Whether you’re considering re-roofing or building a new house and want a durable roof, you’ll probably be overwhelmed with the different options. From composition roofs to slate ones, choosing the best-valued one can be difficult. Or is it?
Durable, long-lasting, and eco-friendly all at once, the benefits of metal roofing are endless. Plus, with so many metal roofing types on the market, you’ll surely find one that will last for decades and not break the bank.
With that in mind, let’s check out everything about metal roofs, from their pros and cons to their types and components.

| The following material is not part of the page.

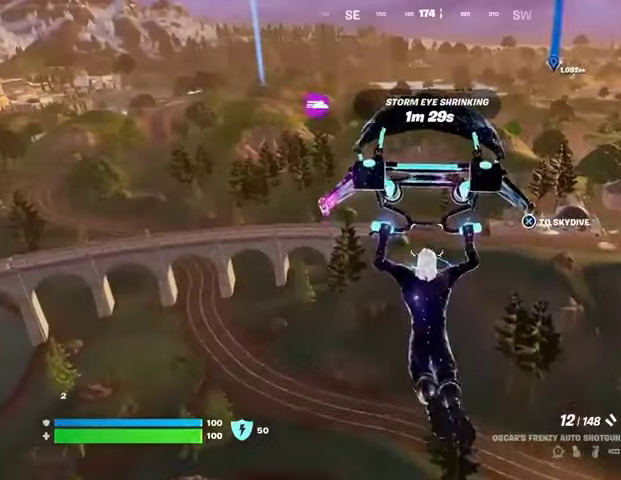
{"buttons": [], "left_stick": "up", "right_stick": "center", "events": [[100, "right_stick", "left"], [267, "right_stick", "center"]]}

What Are the Most Common Metal Roofing Types
While asphalt roofs are the most common in SoCal, metal roofs find their home in several houses all over the US. The most common metal roofing types can be found below:
- Galvanized Steel: Being the cheapest option, galvanized steel is by no means a bad choice. It’s durable enough to last for decades, and with proper maintenance, it’ll last for nearly half a century.
- Aluminum: Like galvanized steel, aluminum roofs aren’t the best in terms of longevity, but they’ll also not break the bank.
- Copper: If you have money to spend and want to ensure that the roof over your head lasts for up to a century, look no further than copper roofs.
- Zinc: While they’re not common here, our European friends utilize zinc roofs instead of copper ones to achieve similar longevity. Plus, galvanized steel roofs are actually coated with zinc for extra protection.
- Stainless Steel: If you’re not a fan of the patina buildup that comes with copper roofs, stainless steel ones are an excellent alternative in terms of durability. But they’ll cost just as much.
How Long Does a Metal Roof Last
We’ve used the “longevity” buzzword quite a lot so far. But how long does a metal roof last? Well, as with every other roofing type, it depends.
Some will last up to 40 years, while others will last long enough to outlive the next generation (up to 100 years).
What Affects a Metal Roof’s Longevity
Despite being practically weatherproof, metal roofs are actually affected by intense weather conditions.
The significant temperature changes we can experience in SoCal will break the fasteners holding the roof together over time. That’s because these roofs will expand and contract depending on the temperature.
Also, if your new roof isn’t installed properly, you risk moisture penetrating through it, which will destroy it. That said, if your roofing contractor has experience with metal roof installations, you won’t have to worry about any issues.
What Are the Main Metal Roofing Components
Metal roofing components aren’t that different from what’s used in most roofs. You’ll still find general parts of a roof, like valleys and gables. But, there are some components that differ, these being:
- Fasteners and Clips
- Sealant and Closures
What Are the Benefits of Metal Roofing
So, now that we’ve covered some of the key information about these roofs, let’s see why there’s so much hype around them.
We’ve already thoroughly covered this, but we can’t stress it enough. Even in a worst-case scenario, a metal roof will last you around 40 years, with most actually lasting between 50-75 years.
From the Santa Ana winds to the heatwaves in the summer and the rare snow in the winter, metal roofs will brush them all off.
Oh, and did we mention that they are also fireproof? So, even if a lightning bolt strikes it (a very rare occurrence, contrary to popular belief), it will be just fine.
Unlike other roofing materials, like asphalt-based shingles, metal roofs are 100% recyclable. Plus, most types will be partly composed of recycled materials, adding to their eco-friendliness.
Metal roofs won’t only last long; they’ll also reflect UV rays. In turn, your house will remain cooler during the summer and hotter during the winter, making them very energy-efficient. So, you’re also saving up on the electricity bill!
What Are the Disadvantages of a Metal Roof
With so many benefits, the real question is, what are the disadvantages of a metal roof? And, no, we don’t believe that they’re noisy. Or noisy enough for it to be considered a con.
Look, these are undoubtedly expensive. The initial cost will be very high compared to other roof types. However, they’re long-lasting and energy-efficient, making them a great investment in the long run.
The biggest disadvantage of a metal roof is that the affordable options are slippery all year round. The more expensive ones will also get slippery once rain or snow hits, though water doesn’t stagnate on them. So, you’ll have to be careful when maintenance time comes around.
Metal Roofing Installation at Its Finest
And that’s about everything there’s to say regarding metal roofing. In general, their benefits significantly outweigh their drawbacks. Plus, they won’t put too much weight on our backs when we install them!